+++ Provided records
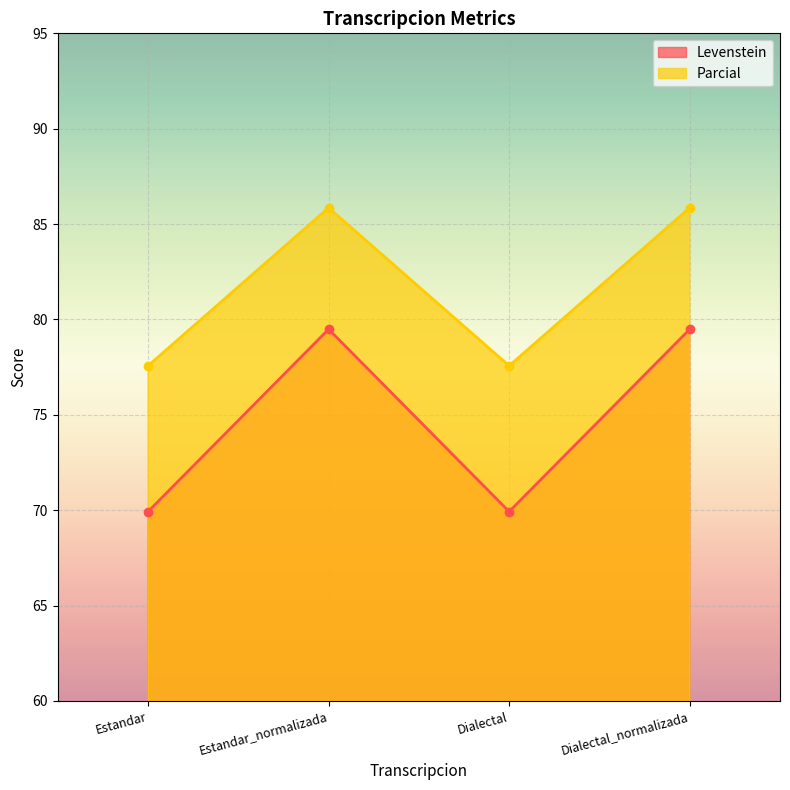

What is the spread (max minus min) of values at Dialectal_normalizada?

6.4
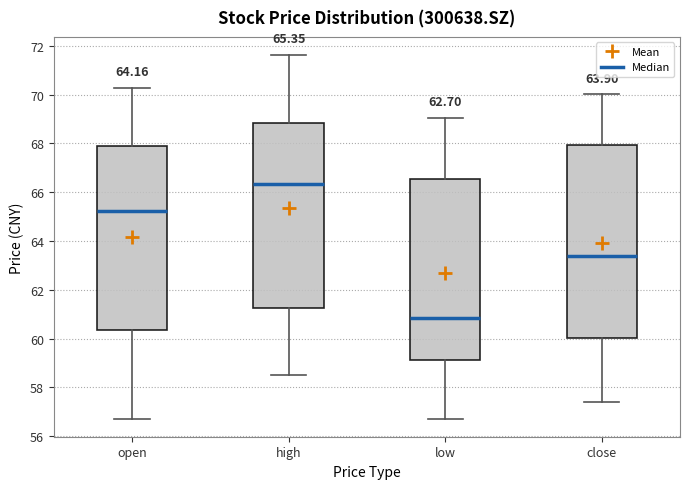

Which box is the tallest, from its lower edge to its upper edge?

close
++++++
+++ Provided records
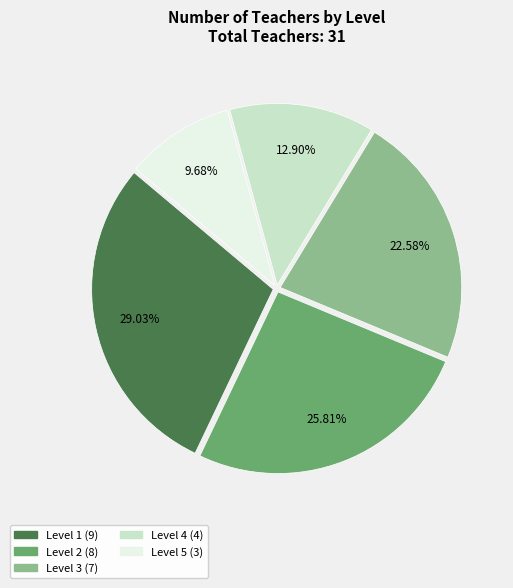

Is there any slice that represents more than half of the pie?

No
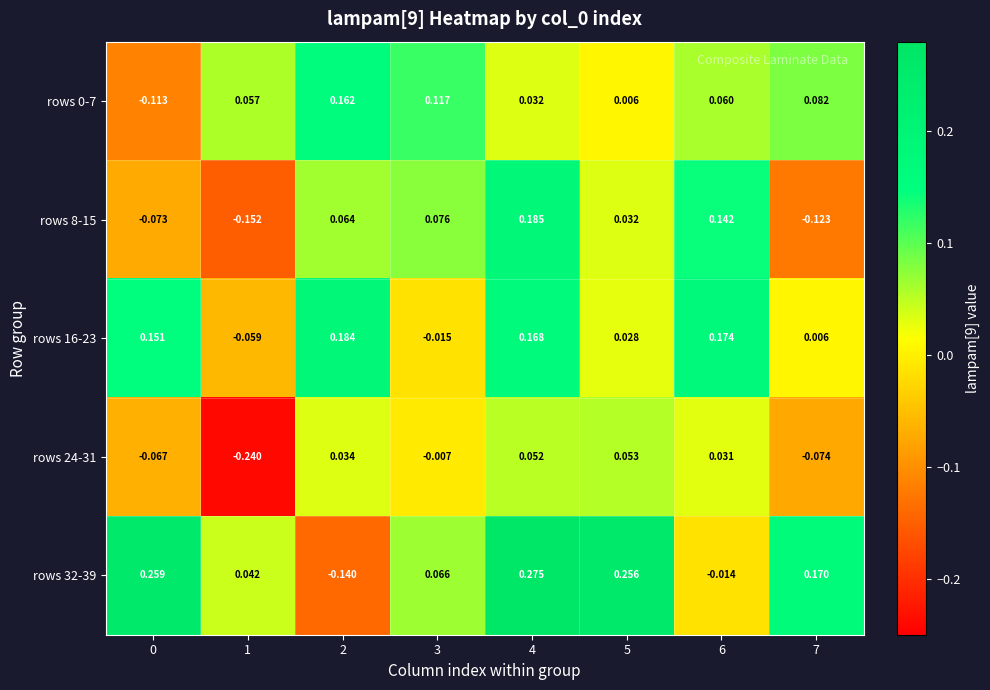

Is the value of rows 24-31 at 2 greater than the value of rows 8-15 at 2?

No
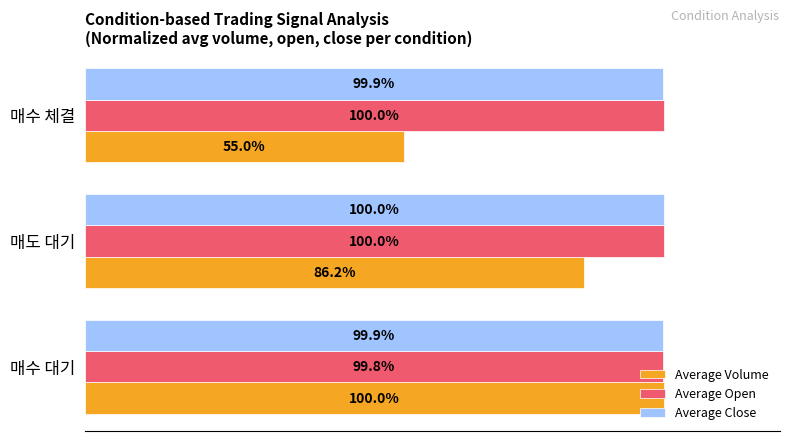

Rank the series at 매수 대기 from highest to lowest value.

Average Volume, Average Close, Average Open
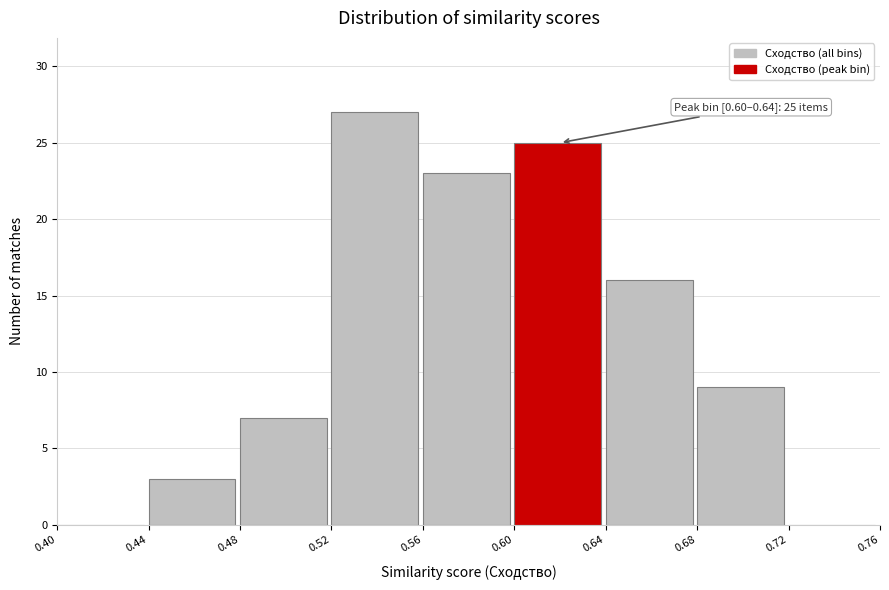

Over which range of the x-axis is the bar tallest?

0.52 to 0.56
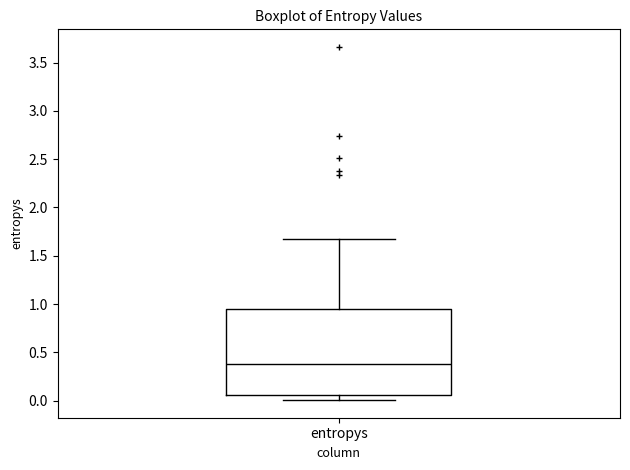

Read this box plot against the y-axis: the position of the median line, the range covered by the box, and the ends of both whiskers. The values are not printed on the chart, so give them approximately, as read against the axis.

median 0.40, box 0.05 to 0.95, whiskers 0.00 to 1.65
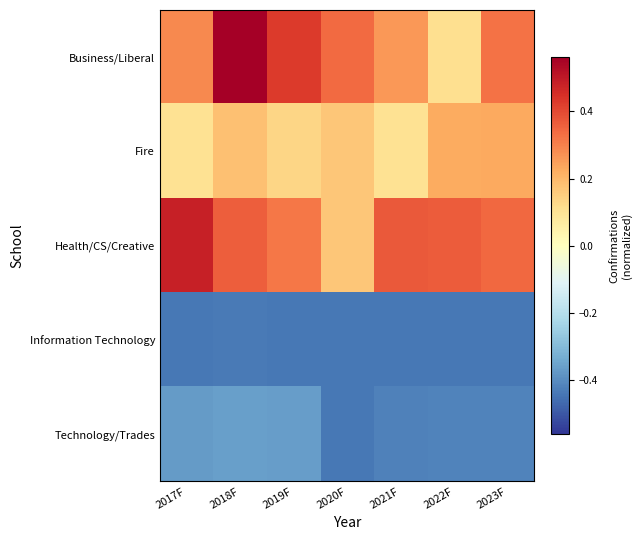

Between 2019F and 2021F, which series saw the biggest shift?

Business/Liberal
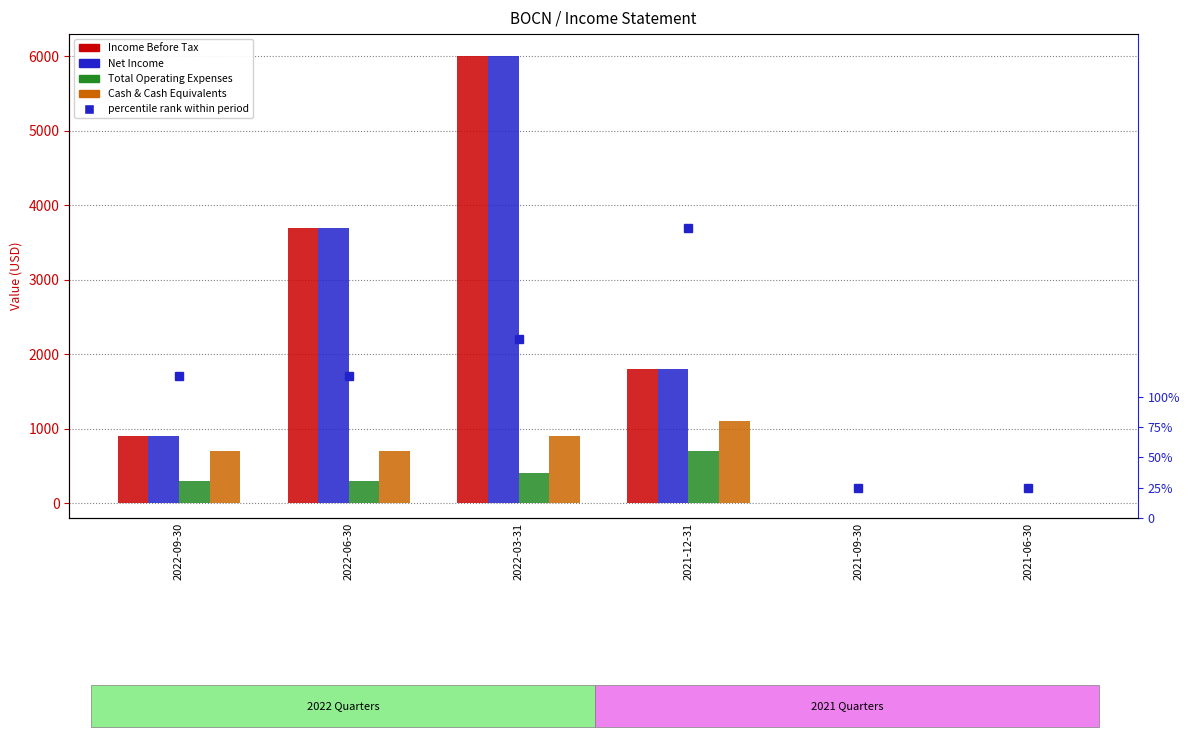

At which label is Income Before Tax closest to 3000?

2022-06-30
++++++
* Exercise description *
Arrange everything from the line containing "Average Volume, Average Close, Average Open" down to the line containing "0.52 to 0.56" as a Markdown table with the columns Number and Line, one row per line and blank lines omitted. Leave the pictures out.

* Response for this exercise *
| Number | Line |
|---|---|
| 1 | Average Volume, Average Close, Average Open |
| 2 | Over which range of the x-axis is the bar tallest? |
| 3 | 0.52 to 0.56 |